#### [PROVIDED RECORDS]
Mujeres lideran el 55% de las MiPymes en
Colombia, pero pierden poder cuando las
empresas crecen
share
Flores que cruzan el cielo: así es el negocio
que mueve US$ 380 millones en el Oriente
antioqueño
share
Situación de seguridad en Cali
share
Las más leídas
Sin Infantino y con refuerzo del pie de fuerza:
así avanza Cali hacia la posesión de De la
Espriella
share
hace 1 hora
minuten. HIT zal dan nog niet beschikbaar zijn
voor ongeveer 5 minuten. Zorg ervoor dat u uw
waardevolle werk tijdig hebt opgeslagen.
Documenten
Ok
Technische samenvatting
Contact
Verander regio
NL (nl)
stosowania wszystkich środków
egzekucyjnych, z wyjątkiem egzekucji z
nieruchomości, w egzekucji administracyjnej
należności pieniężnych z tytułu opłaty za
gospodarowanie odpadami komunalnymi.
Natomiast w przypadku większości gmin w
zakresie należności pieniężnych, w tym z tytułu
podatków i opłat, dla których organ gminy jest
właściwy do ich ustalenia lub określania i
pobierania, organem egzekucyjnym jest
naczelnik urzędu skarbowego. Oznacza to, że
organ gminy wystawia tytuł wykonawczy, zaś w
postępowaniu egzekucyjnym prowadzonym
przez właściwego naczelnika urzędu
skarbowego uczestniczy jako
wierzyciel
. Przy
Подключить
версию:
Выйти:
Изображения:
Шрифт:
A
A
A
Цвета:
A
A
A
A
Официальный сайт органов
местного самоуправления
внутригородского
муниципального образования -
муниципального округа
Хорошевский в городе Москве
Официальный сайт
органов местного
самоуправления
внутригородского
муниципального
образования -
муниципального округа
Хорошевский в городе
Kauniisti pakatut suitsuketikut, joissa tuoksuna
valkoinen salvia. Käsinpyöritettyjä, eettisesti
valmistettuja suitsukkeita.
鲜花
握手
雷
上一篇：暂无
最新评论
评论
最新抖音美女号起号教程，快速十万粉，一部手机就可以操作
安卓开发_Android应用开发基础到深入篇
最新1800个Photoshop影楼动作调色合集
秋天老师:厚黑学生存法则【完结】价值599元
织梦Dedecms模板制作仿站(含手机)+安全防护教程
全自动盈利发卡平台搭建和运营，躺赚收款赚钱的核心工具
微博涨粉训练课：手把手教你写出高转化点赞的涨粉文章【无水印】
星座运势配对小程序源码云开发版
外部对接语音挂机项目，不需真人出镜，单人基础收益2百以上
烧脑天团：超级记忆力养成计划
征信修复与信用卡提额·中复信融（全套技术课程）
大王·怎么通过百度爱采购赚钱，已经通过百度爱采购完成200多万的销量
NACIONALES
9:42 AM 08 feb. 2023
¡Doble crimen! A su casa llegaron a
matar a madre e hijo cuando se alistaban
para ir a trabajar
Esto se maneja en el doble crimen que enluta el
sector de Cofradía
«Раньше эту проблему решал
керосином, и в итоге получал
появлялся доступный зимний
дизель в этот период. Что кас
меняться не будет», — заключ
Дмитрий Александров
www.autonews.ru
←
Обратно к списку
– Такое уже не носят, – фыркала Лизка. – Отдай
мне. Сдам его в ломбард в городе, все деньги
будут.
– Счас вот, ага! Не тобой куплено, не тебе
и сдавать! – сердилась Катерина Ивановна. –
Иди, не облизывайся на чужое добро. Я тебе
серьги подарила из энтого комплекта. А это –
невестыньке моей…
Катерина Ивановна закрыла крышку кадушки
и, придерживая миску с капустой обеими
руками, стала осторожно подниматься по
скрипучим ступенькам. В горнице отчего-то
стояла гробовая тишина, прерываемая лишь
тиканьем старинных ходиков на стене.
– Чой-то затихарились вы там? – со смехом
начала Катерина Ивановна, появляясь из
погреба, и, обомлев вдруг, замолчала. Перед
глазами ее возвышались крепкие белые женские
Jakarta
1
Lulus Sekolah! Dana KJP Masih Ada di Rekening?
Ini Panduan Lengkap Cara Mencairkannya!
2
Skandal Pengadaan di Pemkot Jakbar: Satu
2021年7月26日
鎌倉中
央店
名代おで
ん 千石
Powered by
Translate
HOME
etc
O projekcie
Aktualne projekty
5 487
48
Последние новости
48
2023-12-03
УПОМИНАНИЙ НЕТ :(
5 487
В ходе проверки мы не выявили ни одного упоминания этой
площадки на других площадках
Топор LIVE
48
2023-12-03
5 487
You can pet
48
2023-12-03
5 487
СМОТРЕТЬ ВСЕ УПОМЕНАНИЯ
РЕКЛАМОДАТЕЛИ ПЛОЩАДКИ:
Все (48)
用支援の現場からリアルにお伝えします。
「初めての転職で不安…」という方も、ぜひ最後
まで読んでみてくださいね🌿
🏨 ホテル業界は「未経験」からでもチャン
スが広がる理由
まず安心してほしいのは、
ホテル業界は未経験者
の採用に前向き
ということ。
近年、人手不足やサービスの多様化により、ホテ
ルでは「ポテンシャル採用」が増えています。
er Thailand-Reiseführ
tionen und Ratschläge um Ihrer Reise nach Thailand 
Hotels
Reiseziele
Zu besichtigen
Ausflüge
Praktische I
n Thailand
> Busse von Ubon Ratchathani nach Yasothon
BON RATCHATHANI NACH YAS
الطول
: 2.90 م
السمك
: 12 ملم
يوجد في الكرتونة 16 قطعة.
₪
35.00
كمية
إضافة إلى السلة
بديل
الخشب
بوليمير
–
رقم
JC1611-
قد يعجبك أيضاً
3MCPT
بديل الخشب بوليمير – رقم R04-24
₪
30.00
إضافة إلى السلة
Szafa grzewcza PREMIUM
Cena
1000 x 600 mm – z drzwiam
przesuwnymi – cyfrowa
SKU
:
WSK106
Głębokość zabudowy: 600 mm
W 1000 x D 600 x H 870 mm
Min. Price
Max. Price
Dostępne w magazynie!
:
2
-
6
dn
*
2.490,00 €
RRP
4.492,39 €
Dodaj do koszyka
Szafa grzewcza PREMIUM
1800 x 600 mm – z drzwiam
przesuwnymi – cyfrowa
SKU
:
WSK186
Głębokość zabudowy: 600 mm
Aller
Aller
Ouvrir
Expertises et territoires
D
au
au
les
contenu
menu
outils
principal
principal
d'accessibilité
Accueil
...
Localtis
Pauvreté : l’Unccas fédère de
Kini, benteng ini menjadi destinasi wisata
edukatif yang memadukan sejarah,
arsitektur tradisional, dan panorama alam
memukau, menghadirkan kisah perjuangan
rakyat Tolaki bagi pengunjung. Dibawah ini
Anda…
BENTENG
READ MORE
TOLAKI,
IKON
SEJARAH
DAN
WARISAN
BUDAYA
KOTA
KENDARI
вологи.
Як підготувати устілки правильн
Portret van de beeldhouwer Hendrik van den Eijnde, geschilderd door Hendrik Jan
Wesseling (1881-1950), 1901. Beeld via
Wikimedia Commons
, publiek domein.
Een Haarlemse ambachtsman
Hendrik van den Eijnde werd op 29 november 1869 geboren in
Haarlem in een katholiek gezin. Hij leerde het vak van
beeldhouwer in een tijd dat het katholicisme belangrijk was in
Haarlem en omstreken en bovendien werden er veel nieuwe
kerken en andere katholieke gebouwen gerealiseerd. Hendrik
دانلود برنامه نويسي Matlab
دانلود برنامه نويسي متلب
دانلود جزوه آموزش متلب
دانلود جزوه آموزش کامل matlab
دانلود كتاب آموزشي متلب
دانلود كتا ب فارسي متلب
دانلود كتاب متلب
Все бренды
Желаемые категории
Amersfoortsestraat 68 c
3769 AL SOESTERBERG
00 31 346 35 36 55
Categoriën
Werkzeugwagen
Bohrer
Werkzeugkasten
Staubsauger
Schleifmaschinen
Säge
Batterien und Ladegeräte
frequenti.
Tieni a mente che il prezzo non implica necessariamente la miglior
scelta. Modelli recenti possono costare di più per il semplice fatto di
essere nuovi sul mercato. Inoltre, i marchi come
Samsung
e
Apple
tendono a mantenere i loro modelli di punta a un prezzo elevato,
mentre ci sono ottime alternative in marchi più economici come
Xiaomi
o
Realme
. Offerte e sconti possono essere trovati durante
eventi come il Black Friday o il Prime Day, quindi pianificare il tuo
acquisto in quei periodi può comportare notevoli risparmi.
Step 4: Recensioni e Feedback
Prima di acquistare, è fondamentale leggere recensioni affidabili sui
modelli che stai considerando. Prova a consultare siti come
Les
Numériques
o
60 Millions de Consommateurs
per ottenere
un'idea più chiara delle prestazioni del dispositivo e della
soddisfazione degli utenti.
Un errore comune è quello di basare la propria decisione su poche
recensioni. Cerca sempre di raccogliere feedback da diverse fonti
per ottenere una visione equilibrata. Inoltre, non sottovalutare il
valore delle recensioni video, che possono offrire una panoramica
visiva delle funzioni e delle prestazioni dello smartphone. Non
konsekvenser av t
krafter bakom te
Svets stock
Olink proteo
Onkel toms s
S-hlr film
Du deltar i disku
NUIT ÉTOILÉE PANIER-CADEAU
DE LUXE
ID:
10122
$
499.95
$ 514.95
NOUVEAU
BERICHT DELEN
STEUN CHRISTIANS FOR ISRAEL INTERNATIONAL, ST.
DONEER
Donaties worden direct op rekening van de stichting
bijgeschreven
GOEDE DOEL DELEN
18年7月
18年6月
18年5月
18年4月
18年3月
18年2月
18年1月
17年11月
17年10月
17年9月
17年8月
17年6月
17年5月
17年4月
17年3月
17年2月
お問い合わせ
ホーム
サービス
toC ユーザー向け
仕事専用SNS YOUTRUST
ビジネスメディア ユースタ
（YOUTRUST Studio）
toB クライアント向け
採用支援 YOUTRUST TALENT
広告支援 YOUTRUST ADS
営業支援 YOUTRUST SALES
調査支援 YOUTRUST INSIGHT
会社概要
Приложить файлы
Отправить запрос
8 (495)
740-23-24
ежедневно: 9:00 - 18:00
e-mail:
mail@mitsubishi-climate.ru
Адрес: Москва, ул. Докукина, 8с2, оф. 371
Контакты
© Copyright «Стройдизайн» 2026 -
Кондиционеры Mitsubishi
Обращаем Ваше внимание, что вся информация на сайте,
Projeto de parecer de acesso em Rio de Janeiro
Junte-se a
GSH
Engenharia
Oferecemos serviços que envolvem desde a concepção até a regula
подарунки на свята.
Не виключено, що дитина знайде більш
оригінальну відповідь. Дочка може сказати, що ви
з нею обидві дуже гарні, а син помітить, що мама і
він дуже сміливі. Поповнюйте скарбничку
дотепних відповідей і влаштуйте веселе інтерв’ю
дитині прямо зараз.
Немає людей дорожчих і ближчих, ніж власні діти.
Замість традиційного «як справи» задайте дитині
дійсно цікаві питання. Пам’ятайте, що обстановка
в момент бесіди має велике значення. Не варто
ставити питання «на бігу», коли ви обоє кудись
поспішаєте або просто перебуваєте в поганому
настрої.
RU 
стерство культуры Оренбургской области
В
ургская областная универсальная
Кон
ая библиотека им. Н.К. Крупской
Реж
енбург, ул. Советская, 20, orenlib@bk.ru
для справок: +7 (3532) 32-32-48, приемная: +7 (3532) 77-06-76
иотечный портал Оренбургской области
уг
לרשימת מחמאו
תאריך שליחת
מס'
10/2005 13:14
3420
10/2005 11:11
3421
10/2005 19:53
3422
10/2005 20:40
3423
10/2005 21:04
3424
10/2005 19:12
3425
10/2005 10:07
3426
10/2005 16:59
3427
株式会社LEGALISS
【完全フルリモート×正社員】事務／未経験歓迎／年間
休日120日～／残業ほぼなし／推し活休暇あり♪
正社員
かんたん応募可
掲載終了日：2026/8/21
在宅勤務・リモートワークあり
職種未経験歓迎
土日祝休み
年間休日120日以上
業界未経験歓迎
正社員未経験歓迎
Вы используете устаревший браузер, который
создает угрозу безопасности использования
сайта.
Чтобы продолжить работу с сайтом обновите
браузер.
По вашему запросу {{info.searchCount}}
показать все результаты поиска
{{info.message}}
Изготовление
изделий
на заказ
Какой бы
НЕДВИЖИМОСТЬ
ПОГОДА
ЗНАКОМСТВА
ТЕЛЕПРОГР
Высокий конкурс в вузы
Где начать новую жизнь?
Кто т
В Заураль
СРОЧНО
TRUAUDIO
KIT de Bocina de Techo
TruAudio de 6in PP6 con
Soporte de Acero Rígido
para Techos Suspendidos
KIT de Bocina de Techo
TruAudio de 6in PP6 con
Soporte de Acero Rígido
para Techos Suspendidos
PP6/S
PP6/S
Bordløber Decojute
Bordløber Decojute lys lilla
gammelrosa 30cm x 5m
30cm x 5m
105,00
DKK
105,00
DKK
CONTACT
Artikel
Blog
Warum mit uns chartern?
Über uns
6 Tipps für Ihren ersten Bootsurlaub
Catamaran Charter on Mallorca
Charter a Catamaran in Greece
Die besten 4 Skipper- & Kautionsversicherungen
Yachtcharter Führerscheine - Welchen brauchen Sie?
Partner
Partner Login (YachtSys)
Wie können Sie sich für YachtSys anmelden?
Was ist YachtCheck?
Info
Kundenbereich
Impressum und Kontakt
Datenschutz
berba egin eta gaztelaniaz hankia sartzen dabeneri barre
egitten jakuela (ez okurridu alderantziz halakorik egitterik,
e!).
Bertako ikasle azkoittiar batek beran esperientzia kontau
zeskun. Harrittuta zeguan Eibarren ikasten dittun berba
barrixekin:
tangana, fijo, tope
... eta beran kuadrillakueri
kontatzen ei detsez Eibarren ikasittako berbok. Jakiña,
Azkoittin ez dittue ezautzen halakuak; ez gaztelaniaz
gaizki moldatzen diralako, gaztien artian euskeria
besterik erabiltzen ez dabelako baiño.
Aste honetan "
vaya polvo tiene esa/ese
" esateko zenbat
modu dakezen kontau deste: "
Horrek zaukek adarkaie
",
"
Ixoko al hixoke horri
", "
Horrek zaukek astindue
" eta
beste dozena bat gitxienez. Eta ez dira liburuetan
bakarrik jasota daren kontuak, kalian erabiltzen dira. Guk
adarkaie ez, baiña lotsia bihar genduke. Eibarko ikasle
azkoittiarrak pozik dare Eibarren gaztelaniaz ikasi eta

#### [YOUR TASK]
Consider the material above. Report how many of its lines contain the word "zaukek", and nothing more.

#### [RESULT OF THE EXERCISE]
2